- Born: 4 August 1970 (age 56) Morecambe, Lancashire, England, UK
- Occupations: Antiques expert and television personality
- Spouse: Kathryn
- Children: James, David and Nathan

= Paul Hayes (antiques expert) =

English antiques expert and television presenter

Paul William Hayes (born 4 August 1970) is an English antiques expert and television personality.

==Career==
Hayes began trading Dinky Toys from the age of six. Aged 19, he followed his father into the antiques business. His first sale was that of an old television. He has previously owned an antiques shop in his home town of Morecambe, Lancashire, since the early 1990s. He also previously opened a new antiques showroom in Middleton which opened in the summer of 2011.

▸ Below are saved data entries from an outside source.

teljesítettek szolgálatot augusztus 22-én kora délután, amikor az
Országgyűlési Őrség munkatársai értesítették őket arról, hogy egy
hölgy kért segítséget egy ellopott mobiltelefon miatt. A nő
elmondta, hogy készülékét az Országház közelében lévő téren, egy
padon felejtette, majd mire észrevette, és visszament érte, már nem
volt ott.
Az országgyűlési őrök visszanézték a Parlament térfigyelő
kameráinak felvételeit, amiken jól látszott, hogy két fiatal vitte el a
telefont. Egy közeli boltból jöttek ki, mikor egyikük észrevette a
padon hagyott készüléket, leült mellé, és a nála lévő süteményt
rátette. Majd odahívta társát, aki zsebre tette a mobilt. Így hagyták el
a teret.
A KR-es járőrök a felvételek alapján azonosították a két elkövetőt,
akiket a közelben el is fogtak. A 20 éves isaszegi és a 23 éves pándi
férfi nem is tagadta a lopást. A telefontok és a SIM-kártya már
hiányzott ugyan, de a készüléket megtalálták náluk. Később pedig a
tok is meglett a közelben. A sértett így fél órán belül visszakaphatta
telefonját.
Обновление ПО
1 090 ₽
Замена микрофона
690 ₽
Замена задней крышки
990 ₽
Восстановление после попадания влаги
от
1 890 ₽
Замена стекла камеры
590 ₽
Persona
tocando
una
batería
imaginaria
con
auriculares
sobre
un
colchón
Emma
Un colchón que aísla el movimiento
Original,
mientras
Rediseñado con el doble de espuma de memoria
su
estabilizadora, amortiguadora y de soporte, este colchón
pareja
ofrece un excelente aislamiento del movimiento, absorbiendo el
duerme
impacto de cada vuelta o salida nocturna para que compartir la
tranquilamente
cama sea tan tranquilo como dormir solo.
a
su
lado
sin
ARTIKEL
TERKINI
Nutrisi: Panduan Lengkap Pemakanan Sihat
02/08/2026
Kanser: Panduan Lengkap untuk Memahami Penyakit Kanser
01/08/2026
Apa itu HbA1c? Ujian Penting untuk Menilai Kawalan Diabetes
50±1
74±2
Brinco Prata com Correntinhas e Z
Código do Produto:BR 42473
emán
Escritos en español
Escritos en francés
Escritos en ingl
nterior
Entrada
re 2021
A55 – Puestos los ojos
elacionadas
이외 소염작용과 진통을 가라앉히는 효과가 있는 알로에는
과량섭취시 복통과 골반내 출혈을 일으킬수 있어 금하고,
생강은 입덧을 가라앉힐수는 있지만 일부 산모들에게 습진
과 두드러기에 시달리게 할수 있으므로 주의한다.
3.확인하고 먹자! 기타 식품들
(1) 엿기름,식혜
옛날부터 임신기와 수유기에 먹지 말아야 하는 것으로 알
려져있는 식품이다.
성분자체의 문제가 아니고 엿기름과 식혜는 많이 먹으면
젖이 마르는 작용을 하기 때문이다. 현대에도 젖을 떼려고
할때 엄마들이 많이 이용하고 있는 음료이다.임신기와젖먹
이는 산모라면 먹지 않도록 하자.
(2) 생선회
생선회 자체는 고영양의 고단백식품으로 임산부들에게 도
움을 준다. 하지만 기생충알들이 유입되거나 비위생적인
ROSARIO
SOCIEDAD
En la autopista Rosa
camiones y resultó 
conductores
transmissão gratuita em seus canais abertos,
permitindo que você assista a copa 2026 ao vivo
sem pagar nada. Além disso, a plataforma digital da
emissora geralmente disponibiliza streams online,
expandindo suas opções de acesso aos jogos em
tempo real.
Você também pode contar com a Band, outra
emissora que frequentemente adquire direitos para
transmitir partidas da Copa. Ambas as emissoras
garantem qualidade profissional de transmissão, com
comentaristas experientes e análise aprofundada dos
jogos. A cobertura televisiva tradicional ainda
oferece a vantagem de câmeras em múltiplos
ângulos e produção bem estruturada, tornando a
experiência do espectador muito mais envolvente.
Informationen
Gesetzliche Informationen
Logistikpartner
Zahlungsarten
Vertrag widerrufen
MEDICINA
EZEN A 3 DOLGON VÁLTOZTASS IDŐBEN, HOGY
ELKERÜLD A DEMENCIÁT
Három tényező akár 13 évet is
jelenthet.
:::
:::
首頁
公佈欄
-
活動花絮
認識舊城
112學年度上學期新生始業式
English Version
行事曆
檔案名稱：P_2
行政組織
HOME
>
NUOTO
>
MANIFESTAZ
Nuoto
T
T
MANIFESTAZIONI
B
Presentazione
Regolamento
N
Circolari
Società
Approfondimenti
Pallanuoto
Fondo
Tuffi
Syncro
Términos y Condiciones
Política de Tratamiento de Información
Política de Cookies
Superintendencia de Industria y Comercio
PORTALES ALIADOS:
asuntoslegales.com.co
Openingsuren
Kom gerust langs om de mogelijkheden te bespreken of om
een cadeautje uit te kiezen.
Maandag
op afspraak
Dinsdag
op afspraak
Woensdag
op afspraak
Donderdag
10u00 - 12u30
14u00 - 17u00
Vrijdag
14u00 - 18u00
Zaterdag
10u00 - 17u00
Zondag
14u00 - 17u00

Hayes has appeared in the BBC's Bargain Hunt, Housecall and Cash in the Attic. He was also appointed by Crimewatch as their resident stolen-antiques expert, and in 2004 he presented the short-lived Star Sale. In the same year he released a book, titled Cash in the Attic: How to Make Money From Your Forgotten Treasures, on BBC Books.

Hayes presented Car Booty on BBC One. In 2005, when Cash in the Attic began occasional hour-long episodes, Hayes filled the role of host for the first half of the show, with regular host Alistair Appleton coming in for a second rummage around the house and the corresponding auction. Appleton nicknamed Hayes "Porcelain Paul", due to his affinity for ceramics. A new series of Cash in the Attic launched in 2022.

Hayes' other TV appearances include Ready Steady Cook, Richard & Judy, Trading Treasures, Great Food Live and The Genuine Article.

In October 2011 he revealed he had been in talks with the BBC about becoming the new presenter for Songs of Praise.

Hayes is the head of the department of silver and watches at The Swan auction room in Tetsworth, Oxfordshire.

==Personal life==
Hayes is married to Kathryn, with whom he has three children.

As demonstrated in episodes of Cash in the Attic, Hayes is a lover of tea; is a budding pianist; has a fear of snakes and is a fan of Elvis Presley.